Le château fort

De par sa situation aux confins du Poitou et de la Bretagne, Rocheservière entre dans l'histoire de France dès le Xème siècle. Un grand nombre de serfs devaient vivre autour de la roche sur laquelle aurait été édifiée au Xème ou XIème la tour féodale surplombant la vallée de la Boulogne. Le Seigneur de Rocheservière était désigné ainsi : "Dominus de Rupercerveria" en 1250.

Pour protéger leur territoire des invasions des vikings, des bretons et des angevins, les comtes du Poitou édifient des lignes de défenses en créant des châteaux forts au nord de leur territoire. La Garnache, Machecoul, Palluau, Montaigu, Tiffauges, Mortagne, Rocheservière, entre autres, deviennent des places fortifiées, occupant une position stratégique.

 

Chateau

Au début du XIIème, le château appartenait à un seigneur du nom d'Emmery. Sa fille, Agnès, en épousant un Chabot fit entrer la terre de Roche Servière dans cette noble famille qui la posséda pendant plusieurs générations.

Ainsi la châtellenie de Rocheservière atteint-elle son apogée au XIIIème siècle. C'était une des plus puissantes de la France féodale. Elle étend ses droits sur les paroisses de Rocheservière, La Grolle, Saint Christophe la Chartreuse, Saint Etienne de Corcoué, Saint Philbert de Bouaine, sur une partie des paroisses de Mormaison, Saint Sulpice, Saint Denis la Chevasse, Les Lucs, Legé, Saint Colombin et jusqu'au lac de Grand Lieu. Le seigneur de Rocheservière était considéré comme le suzerain de tous les seigneurs « vassaux » installés dans la châtellenie, avec un droit de haute justice sur l'ensemble du territoire.

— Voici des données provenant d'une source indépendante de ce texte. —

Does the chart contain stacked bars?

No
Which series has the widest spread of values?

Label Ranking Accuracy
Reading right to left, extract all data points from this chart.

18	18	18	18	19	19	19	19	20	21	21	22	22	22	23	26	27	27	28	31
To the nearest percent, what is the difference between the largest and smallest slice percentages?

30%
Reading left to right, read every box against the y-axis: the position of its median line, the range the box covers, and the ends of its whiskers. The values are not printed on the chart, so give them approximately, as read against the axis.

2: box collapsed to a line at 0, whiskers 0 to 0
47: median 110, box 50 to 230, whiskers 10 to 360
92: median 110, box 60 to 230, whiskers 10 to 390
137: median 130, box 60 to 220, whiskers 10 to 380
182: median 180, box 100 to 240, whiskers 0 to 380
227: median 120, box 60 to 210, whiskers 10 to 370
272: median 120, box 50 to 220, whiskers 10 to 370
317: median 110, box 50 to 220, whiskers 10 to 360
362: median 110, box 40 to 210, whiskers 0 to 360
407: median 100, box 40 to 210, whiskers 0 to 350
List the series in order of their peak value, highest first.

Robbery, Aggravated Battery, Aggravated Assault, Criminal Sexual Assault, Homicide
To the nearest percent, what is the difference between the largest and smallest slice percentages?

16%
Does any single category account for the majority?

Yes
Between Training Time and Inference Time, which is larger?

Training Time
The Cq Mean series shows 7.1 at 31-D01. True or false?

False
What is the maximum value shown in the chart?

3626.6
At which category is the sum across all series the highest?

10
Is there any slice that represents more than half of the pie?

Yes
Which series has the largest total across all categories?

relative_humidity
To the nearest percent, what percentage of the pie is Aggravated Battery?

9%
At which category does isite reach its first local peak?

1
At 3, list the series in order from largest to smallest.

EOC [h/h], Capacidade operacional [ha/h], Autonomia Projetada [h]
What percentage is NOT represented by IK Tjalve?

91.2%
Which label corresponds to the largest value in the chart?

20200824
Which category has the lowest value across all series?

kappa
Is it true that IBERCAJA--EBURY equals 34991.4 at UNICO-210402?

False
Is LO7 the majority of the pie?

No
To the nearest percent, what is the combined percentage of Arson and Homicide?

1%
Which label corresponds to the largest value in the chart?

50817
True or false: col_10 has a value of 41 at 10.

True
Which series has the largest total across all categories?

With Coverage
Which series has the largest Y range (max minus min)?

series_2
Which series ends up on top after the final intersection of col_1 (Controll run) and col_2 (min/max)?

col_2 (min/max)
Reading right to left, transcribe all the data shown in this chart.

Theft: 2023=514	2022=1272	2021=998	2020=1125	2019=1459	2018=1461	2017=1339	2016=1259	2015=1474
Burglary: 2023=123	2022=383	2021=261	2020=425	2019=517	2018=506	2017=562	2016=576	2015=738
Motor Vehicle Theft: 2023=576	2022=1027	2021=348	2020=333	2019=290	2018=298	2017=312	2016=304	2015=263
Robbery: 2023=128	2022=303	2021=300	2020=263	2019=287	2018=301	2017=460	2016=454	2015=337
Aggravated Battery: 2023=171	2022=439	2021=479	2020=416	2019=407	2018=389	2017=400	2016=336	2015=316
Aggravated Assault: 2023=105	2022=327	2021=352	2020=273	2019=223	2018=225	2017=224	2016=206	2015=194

Les Chabot, dès 1040, sont cités comme une des plus grandes et vieilles familles seigneuriales en France. Ils sont à la tête de la seigneurie pendant près de 250 ans, de 1050 à 1300 environ. En 1170 Thibaud II fonde le prieuré de Rocheservière.
Cette famille entreprend au XIIIème siècle la construction d'un château fort sur cette butte féodale qu'on appelle aujourd'hui la "butte" Sebrand et Thibaud Chabot, avec tout un système de défense : douves, remparts, donjon, tours, un pont-levis, etc. Le château s'étend sur un hectare.

Le Bas-Poitou dont faisait partie la Vendée a toujours été un champ de batailles où sont venus les Romains et Gallo-romains, les Francs, les Anglais, les Bretons, les Angevins, etc.

Plus tard, cette terre vint après, par mariage, aux Ruffec, maison d'Angoumois, non moins illustre, qui se fondit bientôt dans celle de Volvyre qui furent seigneurs de Rocheservière de 1350 environ à 1531, soit près de 200 ans. Vers 1535, François de Volvyre vendit Roche Servière à Jean Hamon, Seigneur de Bonnet, dont la fille et héritière, Robinette Hamon, veuve de Claude de Maillé-Brézé, vivait encore en 1595. Roche Servière passa ensuite successivement aux Machecoul, aux Crux et aux Leclerc de Juigné ; ces derniers en étaient propriétaires au moment de la révolution. Cette forteresse est abandonnée par les Seigneurs au XVIIème.

Le 13 avril 1622, le roi Louis XIII serait passé à Rocheservière au moment des guerres entre catholiques et protestants. Il s'y arrête quelque temps avant d'aller « châtier » Soubise et ses coreligionnaires révoltés en Bas Poitou.

En 1799, Mr Grelier du Fougeroux, alors à la tête de la chouannerie du pays, fit démolir le château qui n'était plus qu'une ruine endommagée par de nombreuses guerres et abandonnée par ses seigneurs, afin de l'empêcher de servir de retraite ou de refuge aux troupes républicaines.

Depuis quelques années, le nouveau château du pavillon appartient à M. Onésippe de Tinguy.